En visionnant la vidéo du démoniaque Luka Rocco Magnotta, nous ne valons pas mieux que ce bourreau. On offre une tribune incompréhensible à celui que l'on a surnommé le dépeceur de Montréal...

Si son crime, aux confins de l'horreur, demeure une énigme pour les gens sensés, la curiosité morbide découlant de cet acte ignoble l'est tout autant. Je lis des chroniques de journalistes, qui, sans doute pour donner plus d'épaisseur à leurs analyses et commentaires, sont allés cliquer sur le lien nauséabond. Je ne comprends pas.

Il suffirait simplement de recouper les sources et les témoignages pour rendre compte de cette sordide histoire. Il me semble que cela serait suffisant. Je ne compte plus les tribunes abreuvées d'encre noire et de sang qui fleurissent ici et là, comme si ce fait divers macabre n'avait pas suffisamment dérangé et choqué.

Profondément narcissique, le bourreau a dû se caresser sous sa couette, bien content d'être la star d'un scénario macabre qui se répand sur les murs du monde. Une fois de plus, on fait une belle publicité à un odieux personnage qui ne mérite pas cette «peopleisation» consternante. Le voilà adoubé par tous ces yeux injectés du sang des autres, dégoulinant par hectolitres sur les récifs informatiques.

Et dire qu'à l'heure où j'écris ces lignes, on peut visionner, avec une facilité déconcertante, la vidéo insoutenable, où, je le rappelle, le tueur assassine, démembre et outrage le corps de sa victime. Personnellement, je ne l'ai pas regardée, comme j'avais refusé de le faire il y a quelques années lorsqu'un otage américain se faisait décapiter vivant par ses ravisseurs... Je me souviens qu'un ancien collègue avait franchi le Rubicon, ce qu'il avait profondément regretté.

Je ne comprends pas cette curiosité malsaine qui pousse un internaute à visiter tous ces sites gore qui rivalisent de photos-chocs extrêmement méprisantes pour la dignité humaine.

En diffusant la vidéo de cet étudiant chinois mort dans d'atroces conditions, nous devenons les complices de celui qui lui a enlevé la vie. Nous prolongeons sa popularité immonde et mortuaire, nous décernons un César, un Oscar, ou je ne sais quelle autre récompense, à cette production sans morale, réalisée avec des moyens dérisoires, mais promise à un succès planétaire sur la grande Toile, laquelle, on le sait, a ouvert la porte à bien des déviances.

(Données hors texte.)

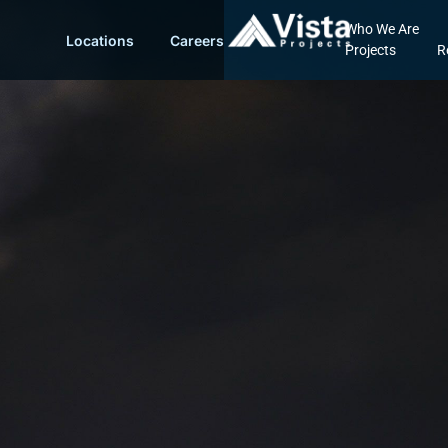
Who We Are
Locations
Careers
Projects
R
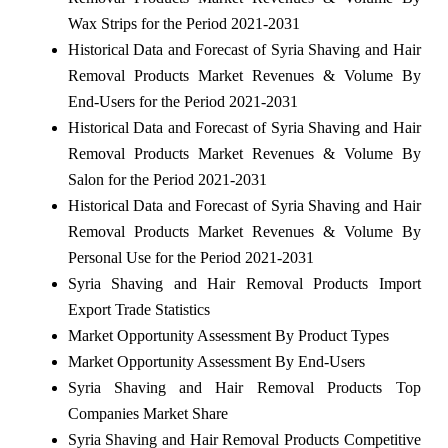
Wax Strips for the Period 2021-2031
Historical Data and Forecast of Syria Shaving and Hair
Removal Products Market Revenues & Volume By
End-Users for the Period 2021-2031
Historical Data and Forecast of Syria Shaving and Hair
Removal Products Market Revenues & Volume By
Salon for the Period 2021-2031
Historical Data and Forecast of Syria Shaving and Hair
Removal Products Market Revenues & Volume By
Personal Use for the Period 2021-2031
Syria Shaving and Hair Removal Products Import
Export Trade Statistics
Market Opportunity Assessment By Product Types
Market Opportunity Assessment By End-Users
Syria Shaving and Hair Removal Products Top
Companies Market Share
Syria Shaving and Hair Removal Products Competitive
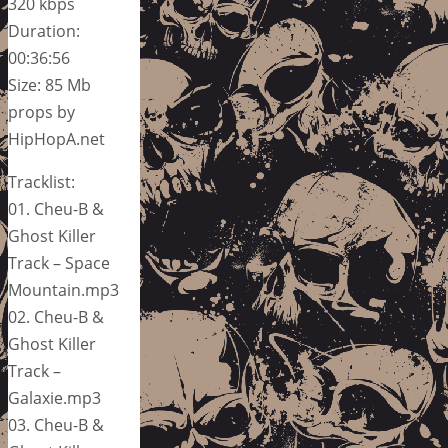
320 kbps
Duration:
00:36:56
Size: 85 Mb
props by
HipHopA.net
Tracklist:
01. Cheu-B &
Ghost Killer
Track – Space
Mountain.mp3
02. Cheu-B &
Ghost Killer
Track –
Galaxie.mp3
03. Cheu-B &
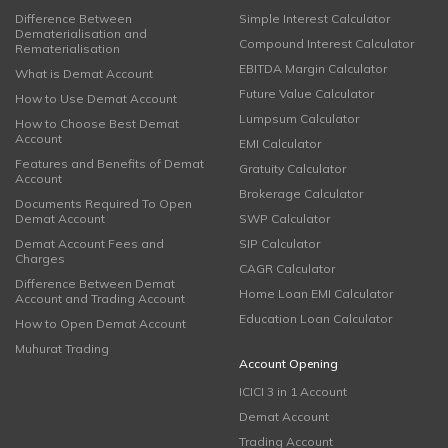
Difference Between
Simple Interest Calculator
Dematerialisation and
Compound Interest Calculator
Rematerialisation
EBITDA Margin Calculator
What is Demat Account
Future Value Calculator
How to Use Demat Account
Lumpsum Calculator
How to Choose Best Demat
Account
EMI Calculator
Features and Benefits of Demat
Gratuity Calculator
Account
Brokerage Calculator
Documents Required To Open
Demat Account
SWP Calculator
Demat Account Fees and
SIP Calculator
Charges
CAGR Calculator
Difference Between Demat
Home Loan EMI Calculator
Account and Trading Account
Education Loan Calculator
How to Open Demat Account
Muhurat Trading
Account Opening
ICICI 3 in 1 Account
Demat Account
Trading Account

J'encourage fortement les gens à prendre leur distance avec cette irrépressible envie d'assouvir leur curiosité. Ne nous voilons pas la face: l'abject a beaucoup de charisme. Plus c'est horrible, plus c'est tentant.

Si vous hésitez encore, imprégnez-vous simplement de la souffrance des parents de la victime. Vous verrez, il n'y a pas meilleur remède. Non seulement ils doivent composer avec la mort ignoble de leur enfant, mais, comme si cela ne suffisait pas, on leur annonce que son corps meurtri et découpé fait les choux gras du web, qu'il est devenu un objet de fascination morbide, au point où certains internautes se laissent aller à des commentaires sur le rendu artistique de cette mise en scène choquante.

Chaque petit clic accompli sur les ordinateurs du monde entier est un coup de poignard supplémentaire dans le coeur des proches endeuillés. Il me semble qu'en gardant cette évidence à l'esprit, on devrait être en mesure de garder une distance salutaire avec cette mondialisation de l'abject.